In the third embodiment, even when misalignment of core occurs during insertion of the connecting tube 13B into the mounting hole 11, alignment therebetween is automatically performed by touching the opening edge of the mounting hole 11 with the guiding tapered portion 27. Thus, the connecting tube 13B is inserted into the mounting hole 11. Consequently, the operation of inserting the connecting tube 13B into the mounting hole 11 is smoothly and easily performed.
Incidentally, a guiding tapered portion may be provided at the front end portion of the connecting tube 13A, whose radial dimension is reduced, as exemplified in the description of the second embodiment.
(Fourth Embodiment)
Next, a fourth embodiment corresponding to a fourth aspect of the invention is described hereinbelow with reference to FIG. 4.
A connecting tube 30 according to the fourth embodiment is shaped so that a diameter reduction portion 33 is continuously provided in front of a press-fitted portion 31, which has a flange 14 that can be press-fitted into a mounting hole 11 bored in the shield wall 10, through the tapered portion 32 tapering off to the front. Meanwhile, the structure of a shielded cable 20 is similar to that of the cable 20 according to the first embodiment. Particularly, the diameter reduction portion 33 of the connecting tube 30 is larger in a length in the direction of the axis thereof than the turned-up shield layer 23 of the shielded cable 20.
When the turned-up shield layer 23 of the shield cable 20 is inserted into the connecting tube 30 during the assembly of the structure, a folded-back portion 23A of the shield layer 23 is placed more backward than the front edge of the diameter reduction portion 33. Further, the turned-up end portion 23B of the shield layer 23 extends beyond the rear end of the diameter reduction portion 33. At that time, insertion of the layer 23 stops. In such a state, the diameter reduction portion 33 of the connecting tube 30 is caulked along its entire length and fixed to the cable 20 while the shield layer 23 is sandwiched between the C-ring 25 and the diameter reduction portion 33.
In this embodiment, the front end of the diameter reduction portion 33 of the connecting tube 30 is set to project beyond the folded-back portion 23A of the shield layer 23, thereby preventing the front edge of the diameter reduction portion 33 from cutting the shield layer 23 when the portion 33 is caulked. Moreover, after being caulked, the front end part of the diameter reduction portion 33 covers the periphery of the folded-back portion 23A of the shield layer 23, thereby protecting the folded-back portion 23A from hitting other components.
(Fifth Embodiment)
FIG. 5 shows a fifth embodiment corresponding to a fifth aspect of the invention. The fifth embodiment is a modification of the fourth embodiment. The front end part of a diameter reduction portion 33 of a connecting tube 30A is obliquely and inwardly bent. Moreover, a protective tapered portion 35, whose radial dimension gradually decreases to the front thereof, is formed. The rest of this structure is similar to the corresponding part of the structure according to the fourth embodiment.

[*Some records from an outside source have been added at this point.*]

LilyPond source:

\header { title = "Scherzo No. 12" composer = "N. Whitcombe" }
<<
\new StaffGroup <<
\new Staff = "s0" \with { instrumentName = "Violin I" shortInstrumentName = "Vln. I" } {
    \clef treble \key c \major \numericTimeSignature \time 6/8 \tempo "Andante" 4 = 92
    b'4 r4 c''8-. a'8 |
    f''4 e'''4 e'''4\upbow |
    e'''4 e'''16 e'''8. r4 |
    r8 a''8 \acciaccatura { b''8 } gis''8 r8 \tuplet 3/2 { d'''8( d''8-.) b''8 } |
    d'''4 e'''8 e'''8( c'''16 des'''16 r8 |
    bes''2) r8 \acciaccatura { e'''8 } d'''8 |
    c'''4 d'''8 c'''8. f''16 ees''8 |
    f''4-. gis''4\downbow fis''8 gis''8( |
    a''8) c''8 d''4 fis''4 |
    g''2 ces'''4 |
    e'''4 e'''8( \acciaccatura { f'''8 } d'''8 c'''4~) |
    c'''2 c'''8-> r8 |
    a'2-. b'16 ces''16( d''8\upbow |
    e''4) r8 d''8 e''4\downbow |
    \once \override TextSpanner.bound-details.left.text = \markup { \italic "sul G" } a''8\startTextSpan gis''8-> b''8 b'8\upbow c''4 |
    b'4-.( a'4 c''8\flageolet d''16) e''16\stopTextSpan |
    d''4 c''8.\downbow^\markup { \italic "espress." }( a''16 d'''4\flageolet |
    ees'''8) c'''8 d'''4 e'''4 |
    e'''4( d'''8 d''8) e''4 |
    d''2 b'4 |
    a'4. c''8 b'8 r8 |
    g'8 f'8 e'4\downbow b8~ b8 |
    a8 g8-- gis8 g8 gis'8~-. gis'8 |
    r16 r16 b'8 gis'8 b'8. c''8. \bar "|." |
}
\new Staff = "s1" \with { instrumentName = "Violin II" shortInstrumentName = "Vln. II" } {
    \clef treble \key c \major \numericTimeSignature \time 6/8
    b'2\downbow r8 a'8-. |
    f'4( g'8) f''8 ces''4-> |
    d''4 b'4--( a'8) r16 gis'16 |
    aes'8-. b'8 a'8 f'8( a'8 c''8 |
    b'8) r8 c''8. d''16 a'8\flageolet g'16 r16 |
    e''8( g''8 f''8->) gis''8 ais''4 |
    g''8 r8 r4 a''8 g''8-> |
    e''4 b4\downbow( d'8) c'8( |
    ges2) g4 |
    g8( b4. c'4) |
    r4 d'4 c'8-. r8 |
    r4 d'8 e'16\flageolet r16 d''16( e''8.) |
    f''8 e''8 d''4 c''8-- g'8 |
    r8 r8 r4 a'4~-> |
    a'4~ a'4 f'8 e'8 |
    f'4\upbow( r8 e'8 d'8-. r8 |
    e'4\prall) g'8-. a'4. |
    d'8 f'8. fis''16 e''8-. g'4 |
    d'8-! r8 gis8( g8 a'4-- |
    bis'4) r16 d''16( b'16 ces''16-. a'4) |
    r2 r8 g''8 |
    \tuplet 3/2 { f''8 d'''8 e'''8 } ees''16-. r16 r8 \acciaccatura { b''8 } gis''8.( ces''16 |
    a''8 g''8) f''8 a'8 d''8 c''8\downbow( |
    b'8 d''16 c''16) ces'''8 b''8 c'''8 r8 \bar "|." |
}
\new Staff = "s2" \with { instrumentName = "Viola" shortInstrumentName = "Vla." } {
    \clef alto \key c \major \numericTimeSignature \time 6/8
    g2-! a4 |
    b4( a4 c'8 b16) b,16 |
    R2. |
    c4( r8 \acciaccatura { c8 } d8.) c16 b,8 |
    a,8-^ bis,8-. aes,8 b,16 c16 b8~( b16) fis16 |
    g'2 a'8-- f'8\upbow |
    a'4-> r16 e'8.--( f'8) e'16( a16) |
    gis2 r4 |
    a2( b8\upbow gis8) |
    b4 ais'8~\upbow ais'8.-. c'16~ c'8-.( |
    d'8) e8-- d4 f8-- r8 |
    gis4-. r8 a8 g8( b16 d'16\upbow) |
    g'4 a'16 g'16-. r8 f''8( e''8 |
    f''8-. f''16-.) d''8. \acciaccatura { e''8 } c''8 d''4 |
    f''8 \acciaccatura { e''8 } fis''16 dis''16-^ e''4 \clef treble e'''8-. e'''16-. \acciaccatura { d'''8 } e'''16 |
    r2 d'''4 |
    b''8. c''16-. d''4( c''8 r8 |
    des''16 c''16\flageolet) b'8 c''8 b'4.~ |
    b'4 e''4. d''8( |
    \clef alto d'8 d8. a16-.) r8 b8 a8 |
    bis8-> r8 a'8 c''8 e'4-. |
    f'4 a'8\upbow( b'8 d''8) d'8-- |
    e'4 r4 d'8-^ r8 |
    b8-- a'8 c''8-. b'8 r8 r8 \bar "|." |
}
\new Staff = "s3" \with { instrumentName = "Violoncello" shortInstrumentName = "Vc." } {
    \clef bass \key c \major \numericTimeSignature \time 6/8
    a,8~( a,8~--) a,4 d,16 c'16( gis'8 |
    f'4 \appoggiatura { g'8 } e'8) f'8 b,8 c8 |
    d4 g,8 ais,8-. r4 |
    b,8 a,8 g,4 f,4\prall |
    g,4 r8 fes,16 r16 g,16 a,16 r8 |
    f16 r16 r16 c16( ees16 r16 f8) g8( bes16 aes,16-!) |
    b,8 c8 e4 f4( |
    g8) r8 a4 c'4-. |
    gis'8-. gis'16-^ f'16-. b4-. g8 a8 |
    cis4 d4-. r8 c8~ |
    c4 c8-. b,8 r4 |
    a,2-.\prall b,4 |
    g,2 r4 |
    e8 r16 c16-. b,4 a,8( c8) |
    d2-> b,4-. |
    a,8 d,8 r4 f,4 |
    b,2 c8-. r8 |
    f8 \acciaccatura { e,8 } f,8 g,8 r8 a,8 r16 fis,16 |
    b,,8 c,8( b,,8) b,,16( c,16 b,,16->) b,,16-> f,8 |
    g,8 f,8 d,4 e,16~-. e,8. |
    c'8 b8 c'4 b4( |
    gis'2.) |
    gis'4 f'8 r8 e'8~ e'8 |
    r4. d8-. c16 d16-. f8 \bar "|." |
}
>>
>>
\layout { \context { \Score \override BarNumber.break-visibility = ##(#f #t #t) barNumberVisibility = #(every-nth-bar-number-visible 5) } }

In the fifth embodiment, the front part of the folded-back portion 23A is more reliably covered with the protective tapered portion 35.
Incidentally, the protective tapered portion 35 can be utilized as a guide for inserting the connecting tube 30A into the mounting hole 11 formed in the shield wall 10.
(Other Embodiments)
The invention is not limited to the embodiments described in the foregoing description and the accompanying drawings. Various modifications can be made therein without departing from the gist thereof.